[STUDY TEXT Boundary: Start]

*252OPINION OF THE COURT
Helen E. Freedman, J.This is a motion pursuant to CPLR 3211 (a) (1), (2) and (7) to dismiss the complaint and the claims set forth therein based on documentary evidence and on jurisdictional and statutory grounds, including time limitations. As class representatives, plaintiffs seek to recover a share of the proceeds of defendants’ successful prosecution of the RIAA v MP3.com litigation in the United States District Court for the Southern District of New York. The latter concerned distribution over the Internet of digital audio files.
Parties
Plaintiffs are individual recording artists who, as long ago as the 1950’s, signed recording contracts with defendant companies or their predecessors, which granted master recording and licensing rights to defendants or their assignors. Plaintiff Tony Silvester, doing business as the Main Ingredient, is a citizen of New York who has recording contracts with RCA Records, as predecessor to defendant BMG Entertainment, Inc., dated 1969, 1972, 1980 and 1981, and one or more record contracts with Polydor Records, as predecessor to defendant Universal Music Group, Inc., dated 1989. Silvester and the other plaintiffs were primarily members of the named groups, and still hold rights to perform under those names. Lester Chambers, doing business as The Chambers Brothers, is a citizen of California who has recording contracts with Columbia Records, predecessor to Sony Music Entertainment, Inc., dated 1966 and 1969. Carl Gardner, doing business as The Coasters, is a citizen of Florida who has record contracts with Atlantic Records, predecessor to defendant Time Warner, Inc., et al., dated 1955, 1959 and 1965. Bill Pinkney, doing business as The Original Drifters, is a citizen of South Carolina, and has created master recordings pursuant to contracts with Atlantic Records, predecessor to Time Warner, Inc., and other record labels. Various defendants also have licensing and cross licensing agreements to use Pinkney’s works dated 1959, 1961, 1964 and 1970.
Defendants Time Warner, Inc., Universal Music Group, Inc., Sony Music Entertainment, Inc., and BMG Entertainment, Inc. are successors in interest to companies with which plaintiffs have recording contracts and are all either incorporated in New York or have principal places of business in New York.

[STUDY TEXT Boundary: End]
[SUPPLIED MATERIAL Boundary: Start]

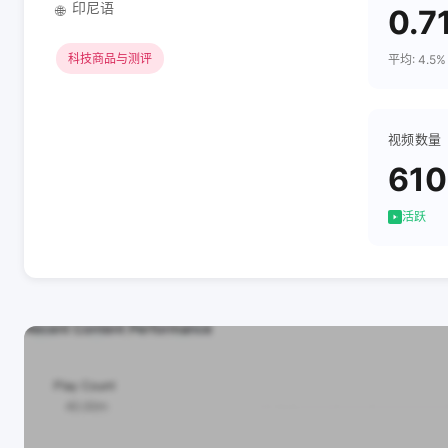
印尼语
🌐
0.7
科技商品与测评
平均: 4.5%
视频数量
610
活跃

[SUPPLIED MATERIAL Boundary: End]

** JOB 1 **
Name every defendant company listed in the paragraph of the court opinion that begins "Defendants Time Warner, Inc."
** JOB 2 **
Pick up the court opinion on the MP3.com proceeds claim and write what comes after its last sentence.

** REPLY 1 **
Time Warner, Inc.
Universal Music Group, Inc.
Sony Music Entertainment, Inc.
BMG Entertainment, Inc.

** REPLY 2 **
*253Claims
Plaintiffs’ Claims
Plaintiffs claim to represent a class of thousands of recording artists and their heirs, executors, successors and assignees who, at various times between 1956 and February 1, 1996, signed master recording agreements with defendants or their predecessors in interest. The gist of the complaint is that the recording contracts gave defendants no right to exploit plaintiffs’ work in digital format. Plaintiffs allege that they and other proposed class members have no agreements with any defendant which authorize or entitle defendants to exploit plaintiffs’ sound recordings in any form other than as phonograph records or other “analog media.” Plaintiffs claim that their contracts, for which they receive trailing royalties for previously recorded works, did not confer rights on defendants to exploit the sound recordings through digital media including compact discs (CD’s) and digital audio files that can be distributed over the Internet and across computer networks. Plaintiffs also claim that their contracts do not constitute the full agreements between the parties because they are subject to the terms and provisions of the National Codes of Fair Practice for Sound Recordings of the American Federation of Television and Radio Artists (the phono codes), a series of collective bargaining agreements between the American Federation of Television and Radio Artists (AFTRA) and record producers, which plaintiffs contend provide that the sound recordings could not be used in any medium other than phonograph records.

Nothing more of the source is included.